I GAVE HIM A TREASURE HUNT about the Mississippi. Imagine you’re a drop of water as you made your way from a glacial lake in Minnesota down to Louisiana and the Gulf. What states would you float past? What fish and plants might you see? What sights and sounds would you hear along the way? It seemed innocent enough—homework I might have done myself, thirty years ago. But thirty years ago, it was a different river.
As he often did in those days, Robbie went a little over the top. The treasure hunt turned into a week-long excursion. He drew maps and diagrams, sketches of boats and barges and bridges, whole underwater scenes replete with exotic aquatics. Days in, he appeared alongside my desk in the office, holding out the enameled tablet on which he did his research. Requesting upgrade to the transponder.
“What’s wrong with it?”
Come on, Dad. You call it Planetary, but it’s just a little kiddie browser. It doesn’t let me go anywhere.
“Where do you want to go?”
He told me the things he was looking for and how he would find them.
“Fine. Use the ‘Theo’ sign-in today. But go back to your own account when you’re done.”
Goodie. You are the greatest. I’ve always said so. What’s the password?
“Your mother’s favorite bird. But flying backwards.”
His eyes pitied me for choosing such an obvious secret. But he went back to work, ecstatic.
He was subdued at dinner when we both knocked off for the day. I had to draw him out. “How’s life on the Mississippi?”
He spooned in some tomato soup from far away. Not so great, actually.
“Tell me.”
It’s pretty bad, Dad. Are you sure you want to know?
“I can handle it.”
I don’t know where to start. Like, more than half our migrating birds use the river, but they can’t because they’re losing their habitat. Did you know that? The chemicals that farmers spray on their stuff goes in the river, and that’s turning the amphibians into mutants. And all the drugs that people pee and poop down the toilet. The fish are completely doped up. You can’t even swim in it anymore! And where it comes out? The mouth? Thousands of square miles of dead zone.
His face made me regret giving him my password. How did real teachers handle this? How did they manage field trips down that river without faking the data or ignoring the obvious? The world had become something no schoolchild should be allowed to discover.

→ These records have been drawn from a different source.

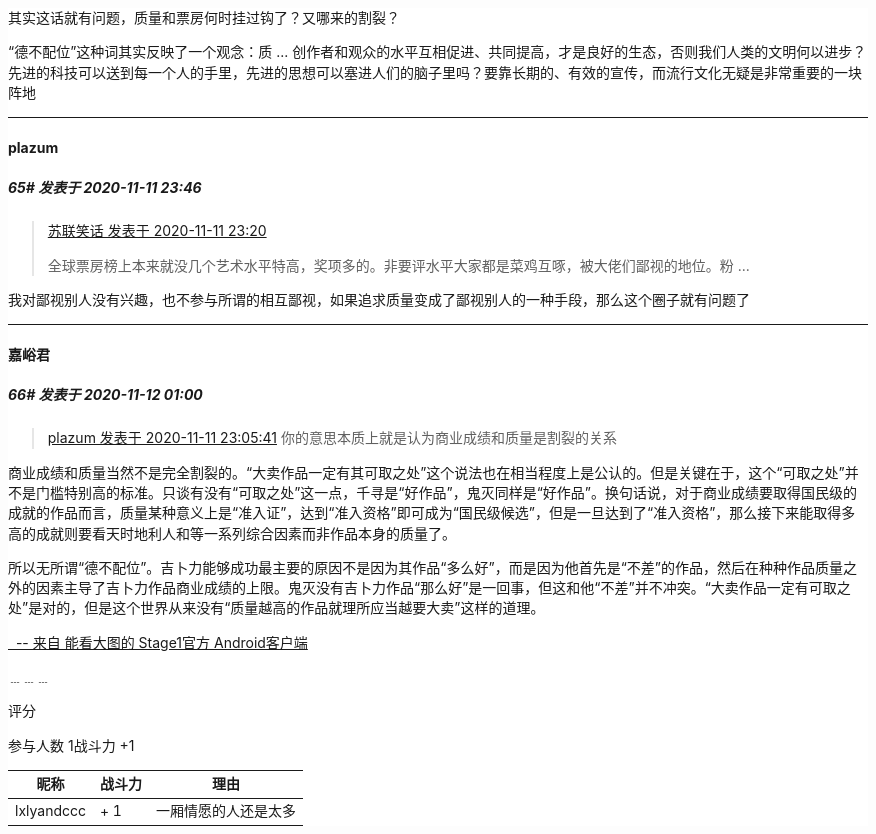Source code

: 其实这话就有问题，质量和票房何时挂过钩了？又哪来的割裂？


“德不配位”这种词其实反映了一个观念：质 ...</blockquote>
创作者和观众的水平互相促进、共同提高，才是良好的生态，否则我们人类的文明何以进步？先进的科技可以送到每一个人的手里，先进的思想可以塞进人们的脑子里吗？要靠长期的、有效的宣传，而流行文化无疑是非常重要的一块阵地







*****

####  plazum  
##### 65#       发表于 2020-11-11 23:46



<blockquote><a href="httphttps://bbs.saraba1st.com/2b/forum.php?mod=redirect&amp;goto=findpost&amp;pid=49364761&amp;ptid=1971574" target="_blank">苏联笑话 发表于 2020-11-11 23:20</a>

全球票房榜上本来就没几个艺术水平特高，奖项多的。非要评水平大家都是菜鸡互啄，被大佬们鄙视的地位。粉 ...</blockquote>
我对鄙视别人没有兴趣，也不参与所谓的相互鄙视，如果追求质量变成了鄙视别人的一种手段，那么这个圈子就有问题了







*****

####  嘉峪君  
##### 66#       发表于 2020-11-12 01:00



<blockquote><a href="httphttps://bbs.saraba1st.com/2b/forum.php?mod=redirect&amp;goto=findpost&amp;pid=49364618&amp;ptid=1971574" target="_blank">plazum 发表于 2020-11-11 23:05:41</a>
你的意思本质上就是认为商业成绩和质量是割裂的关系</blockquote>商业成绩和质量当然不是完全割裂的。“大卖作品一定有其可取之处”这个说法也在相当程度上是公认的。但是关键在于，这个“可取之处”并不是门槛特别高的标准。只谈有没有“可取之处”这一点，千寻是“好作品”，鬼灭同样是“好作品”。换句话说，对于商业成绩要取得国民级的成就的作品而言，质量某种意义上是“准入证”，达到“准入资格”即可成为“国民级候选”，但是一旦达到了“准入资格”，那么接下来能取得多高的成就则要看天时地利人和等一系列综合因素而非作品本身的质量了。

所以无所谓“德不配位”。吉卜力能够成功最主要的原因不是因为其作品“多么好”，而是因为他首先是“不差”的作品，然后在种种作品质量之外的因素主导了吉卜力作品商业成绩的上限。鬼灭没有吉卜力作品“那么好”是一回事，但这和他“不差”并不冲突。“大卖作品一定有可取之处”是对的，但是这个世界从来没有“质量越高的作品就理所应当越要大卖”这样的道理。

[  -- 来自 能看大图的 Stage1官方 Android客户端](https://www.coolapk.com/apk/140634)



﹍﹍﹍

评分





 参与人数 1战斗力 +1

|昵称|战斗力|理由|
|----|---|---|
| lxlyandccc| + 1|一厢情愿的人还是太多|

He rested his chin on his arm, on the table. I didn’t actually check this, okay? But other rivers are probably just as bad.
I came around the table and stood behind his chair. My hands reached down to take his shoulders. He didn’t look up.
Do people know this?
“I think so. Mostly.”
And they don’t fix it because…?
The standard answer—economics—was insane. I’d missed something essential in school. I was still missing something. I stroked the crown of his head. Somewhere beneath my moving fingers were those cells that the training had reshaped. “I don’t know what to say, Robin. I wish I knew.”
He reached up blindly to clasp my hand. It’s okay, Dad. It’s not your fault.
I was pretty sure he was wrong.
We’re just an experiment, right? And you always say, an experiment with a negative result isn’t a failed experiment.
“No,” I agreed. “You can learn a lot from negative results.”
He stood up, full of energy, ready to go finish his project. Don’t worry, Dad. We might not figure it out. But Earth will.